___ Teks yang Diberikan ___

Pemerintah optimistis menang jika PT Freeport Indonesia membawa kasus perselisihan perubahan status kontraknya ke arbitrase internasional. Meski begitu, pemerintah dinilai juga terancam kalah karena telah melakukan beberapa pelanggaran kontrak dengan perusahaan tambang asal Amerika Serikat (AS) tersebut.

Pengamat pertambangan dari Universitas Tarumanagara Ahmad Redi menyatakan, salah satu pelanggaran hukum yang dilakukan pemerintah adalah memutuskan sepihak perubahan  Kontrak Karya (KK) Freeport menjadi Izin Usaha Pertambangan Khusus (IUPK). Padahal, dalam Kitab Undang-undang Hukum Perdata (KUHP), ada tiga syarat pengakhiran KK.

(Baca: Mulai Proses Arbitrase, Bos Freeport: Pemerintah Langgar Kontrak)

___

(Daftar Tugas)
A. Terjemahkan kalimat dari teks tentang sengketa kontrak Freeport ini ke dalam bahasa Inggris: "Pemerintah optimistis menang jika PT Freeport Indonesia membawa kasus perselisihan perubahan status kontraknya ke arbitrase internasional."
B. Berdasarkan teks tentang sengketa kontrak Freeport, jelaskan mengapa pemerintah dinilai terancam kalah di arbitrase internasional.
C. Lanjutkan teks tentang sengketa kontrak Freeport dengan pemerintah mulai dari bagian terakhirnya.
Entri di bawah ini diambil dari sumber lain.

___ Informasi yang Diberikan ___

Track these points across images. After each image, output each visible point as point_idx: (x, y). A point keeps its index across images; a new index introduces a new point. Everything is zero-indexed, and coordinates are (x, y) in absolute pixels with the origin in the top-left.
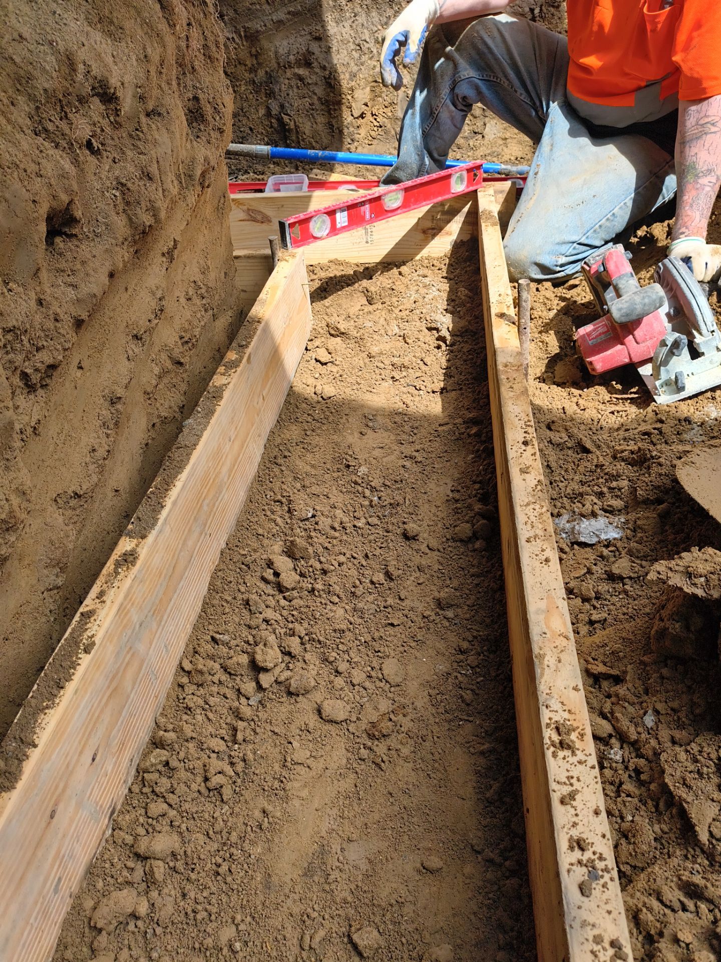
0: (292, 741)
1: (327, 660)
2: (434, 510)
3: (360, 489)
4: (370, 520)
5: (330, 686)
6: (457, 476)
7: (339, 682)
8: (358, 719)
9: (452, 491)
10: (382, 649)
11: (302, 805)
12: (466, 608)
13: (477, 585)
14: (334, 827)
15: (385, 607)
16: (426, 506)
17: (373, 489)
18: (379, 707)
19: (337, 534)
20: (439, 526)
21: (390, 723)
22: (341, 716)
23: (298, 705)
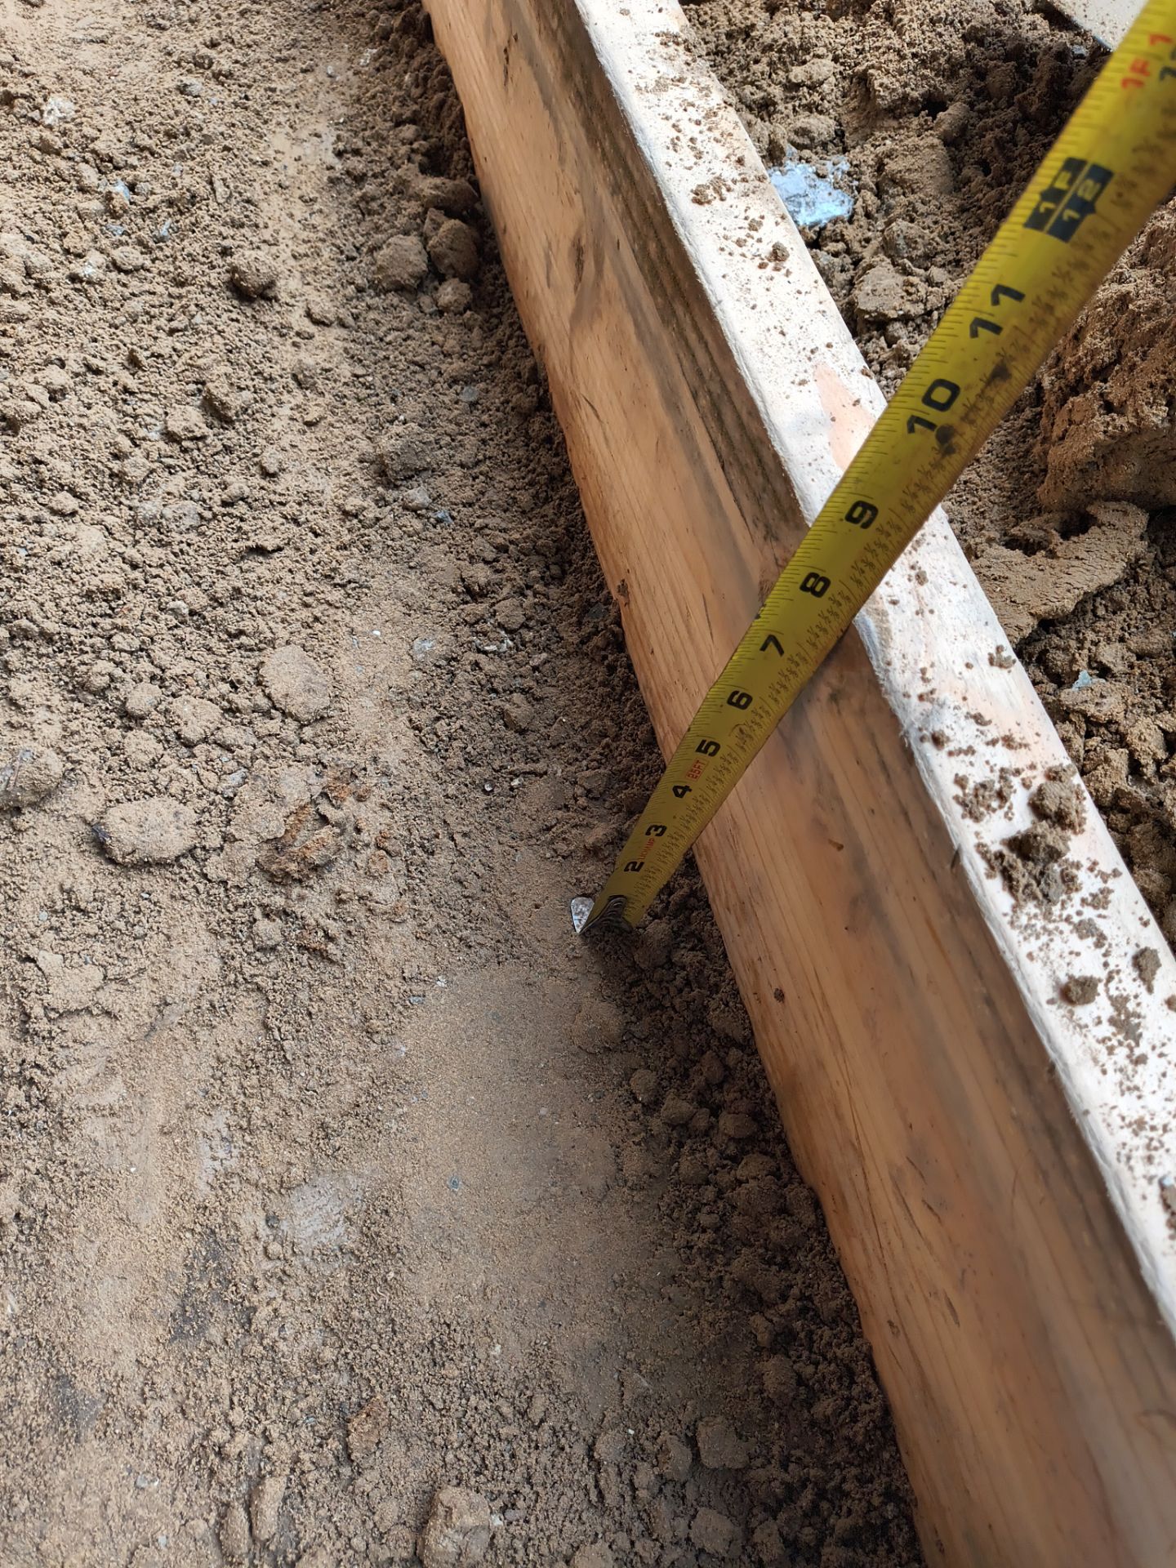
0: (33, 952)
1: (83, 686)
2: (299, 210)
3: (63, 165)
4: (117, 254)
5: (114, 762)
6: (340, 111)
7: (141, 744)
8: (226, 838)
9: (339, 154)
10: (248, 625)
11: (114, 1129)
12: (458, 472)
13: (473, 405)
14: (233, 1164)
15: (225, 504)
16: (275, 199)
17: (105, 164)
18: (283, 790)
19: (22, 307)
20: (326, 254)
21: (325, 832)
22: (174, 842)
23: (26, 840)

___

(Bagian Jawaban)
A. The government is optimistic that it will win if PT Freeport Indonesia takes the dispute over the change in its contract status to international arbitration.

B. Pemerintah dinilai terancam kalah karena telah melakukan beberapa pelanggaran kontrak dengan Freeport. Menurut Ahmad Redi, salah satunya adalah keputusan sepihak mengubah Kontrak Karya Freeport menjadi Izin Usaha Pertambangan Khusus.

C.
Pertama, kedua belah pihak harus bersepakat mengakhiri. Kedua, kontrak dibatalkan lewat jalur pengadilan. Ketiga, masa kontraknya telah berakhir. "Jadi peluang (menang) fifty-fifty," kata dia di Jakarta, Selasa (21/2).

Selain itu, Ahmad menilai, prosedur perubahan KK menjadi IUPK dalam Peraturan Menteri Nomor 5 tahun 2017 tidak sesuai dengan Undang-Undang Nomor 4 tahun 2009 tentang Mineral dan Batubara (Minerba). UU itu mengatur, pemegang KK yang ingin mengubah menjadi IUPK mengajukan ke menteri dan diproses selama 14 hari.

Untuk mengubah kontrak menjadi IUPK, pemegang KK harus melewati prosedur seperti Penetapan Wilayah Pencadangan Negara (WPN) dan mendapat persetujuan terlebih dahulu dari DPR.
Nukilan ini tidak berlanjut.